To those of you — yes, you — with other people’s manuscripts sitting on your desk, get to them soon, or be honest and tell the press that you can’t do it. The months can pass quickly for you, but they drag by for the authors, especially those whose tenure and promotion may, in part, be dependent on their books getting good reports from you and other outside readers.

Many people — mostly editors at university presses — are concerned about how much departments rely on those reports in evaluating a scholar’s career. They view that process as the intellectual outsourcing of promotion and tenure. Lindsay Waters, executive editor for the humanities at Harvard University Press, published a broadside about this in 2004, Enemies of Promise: Publishing, Perishing, and the Eclipse of Scholarship. His work was cited last year by the Modern Language Association in its own report on the issue: “As [Waters] points out, this process of external review serves to obviate the process of internal review: Departmental committees behave as if they cannot or should not determine the value of their junior colleagues’ work unless university presses deemed sufficiently prestigious have determined the value of that scholarship for them.”

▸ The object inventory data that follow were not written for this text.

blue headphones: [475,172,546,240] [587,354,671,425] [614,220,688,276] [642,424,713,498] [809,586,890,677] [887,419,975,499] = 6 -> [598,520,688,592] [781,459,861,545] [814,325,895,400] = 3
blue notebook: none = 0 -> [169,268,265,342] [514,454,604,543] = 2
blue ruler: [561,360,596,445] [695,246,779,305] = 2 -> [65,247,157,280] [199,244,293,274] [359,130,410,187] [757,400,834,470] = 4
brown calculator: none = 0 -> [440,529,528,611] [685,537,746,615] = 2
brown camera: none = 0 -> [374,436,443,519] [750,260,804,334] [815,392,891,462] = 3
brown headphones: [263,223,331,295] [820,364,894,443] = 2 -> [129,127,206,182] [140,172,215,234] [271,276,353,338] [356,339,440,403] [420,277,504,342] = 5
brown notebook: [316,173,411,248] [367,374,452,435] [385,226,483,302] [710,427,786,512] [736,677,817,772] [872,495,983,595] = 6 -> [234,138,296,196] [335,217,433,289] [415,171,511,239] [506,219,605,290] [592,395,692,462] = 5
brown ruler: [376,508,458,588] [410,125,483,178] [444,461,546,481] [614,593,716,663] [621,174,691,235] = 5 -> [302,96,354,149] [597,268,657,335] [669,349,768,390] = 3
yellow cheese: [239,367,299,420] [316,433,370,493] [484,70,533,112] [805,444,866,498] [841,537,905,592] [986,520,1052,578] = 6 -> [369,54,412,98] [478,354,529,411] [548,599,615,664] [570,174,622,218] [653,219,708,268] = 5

The external-review process itself poses problems. It’s a lot creakier than it looks. As a wee assistant, I was often charged with finding outside readers for a manuscript. Sometimes, despite my fumbling, I got excellent and appropriate ones. Other times the person who read the manuscript was recommended by someone who was recommended by someone else who couldn’t do it. Reports from such third-choice scholars turned into the official, anonymous readers’ reports collected by Oxford University Press that often went into an academic’s tenure file.

Readers can be generous with both praise and criticism. A handful of times, they asked that I share their identity with the author and pass along an offer to be in touch directly to discuss the manuscript. A few readers were terrified that their cover would be blown and the authors would find out who had done them in.

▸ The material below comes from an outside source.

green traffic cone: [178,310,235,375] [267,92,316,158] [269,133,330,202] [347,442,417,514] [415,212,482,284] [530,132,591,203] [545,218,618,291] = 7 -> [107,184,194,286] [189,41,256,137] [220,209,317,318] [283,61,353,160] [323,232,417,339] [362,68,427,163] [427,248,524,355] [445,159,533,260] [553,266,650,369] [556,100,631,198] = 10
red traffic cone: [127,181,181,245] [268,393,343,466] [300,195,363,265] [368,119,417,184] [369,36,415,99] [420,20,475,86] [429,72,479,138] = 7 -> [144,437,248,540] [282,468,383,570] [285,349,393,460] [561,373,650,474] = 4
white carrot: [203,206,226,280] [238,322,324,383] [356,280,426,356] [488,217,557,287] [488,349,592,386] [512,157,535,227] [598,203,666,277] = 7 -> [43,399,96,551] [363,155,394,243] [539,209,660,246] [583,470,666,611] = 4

More often than I would have liked, a reader took an author to task for neglecting to include references to the (anonymous) reader’s work.

Presses generally send along a list of questions to be answered. Some readers will follow that list to the letter. But others know the task of evaluation is not that easy. It’s not just a matter of “Does this work make a significant contribution to the field?” but, “What kind of a contribution does it make? To what will it be compared?”

That is, as I said, hard work. And the pay is peanuts. I had to keep reminding myself, as I read the manuscript for my editor friend, that it wasn’t my job to fix the problems but simply to point them out. It didn’t seem simple.

Agreeing to read a manuscript for a press is a weighty responsibility. I love that scholars are generally, as a community, generous to their colleagues. We do, after all, tend to write mostly for one another. Authors are often asked to suggest appropriate readers. To be able to have some giant in your field whose work you know and respect  — but whom you would not have the gumption to approach yourself — comment on and evaluate your work before publication is a gift. It’s also an honor to be asked to write a review, and a privilege to get a jump on the slow publication process and read a book in your field in manuscript form.

The system tends to work well as long as both sides, publishers and readers, take their jobs seriously. Editors should know better than to send out manuscripts that are hopeless. Readers must keep in mind, among all the other important issues, that every extra week they take is a week out of someone’s life. Departments need to sort out how they use the university-press review process for their own purposes.

Yet in spite of the problems with peer review, the many times that it works well should make all of us feel good about what we do, whether we are authors, publishers, or readers.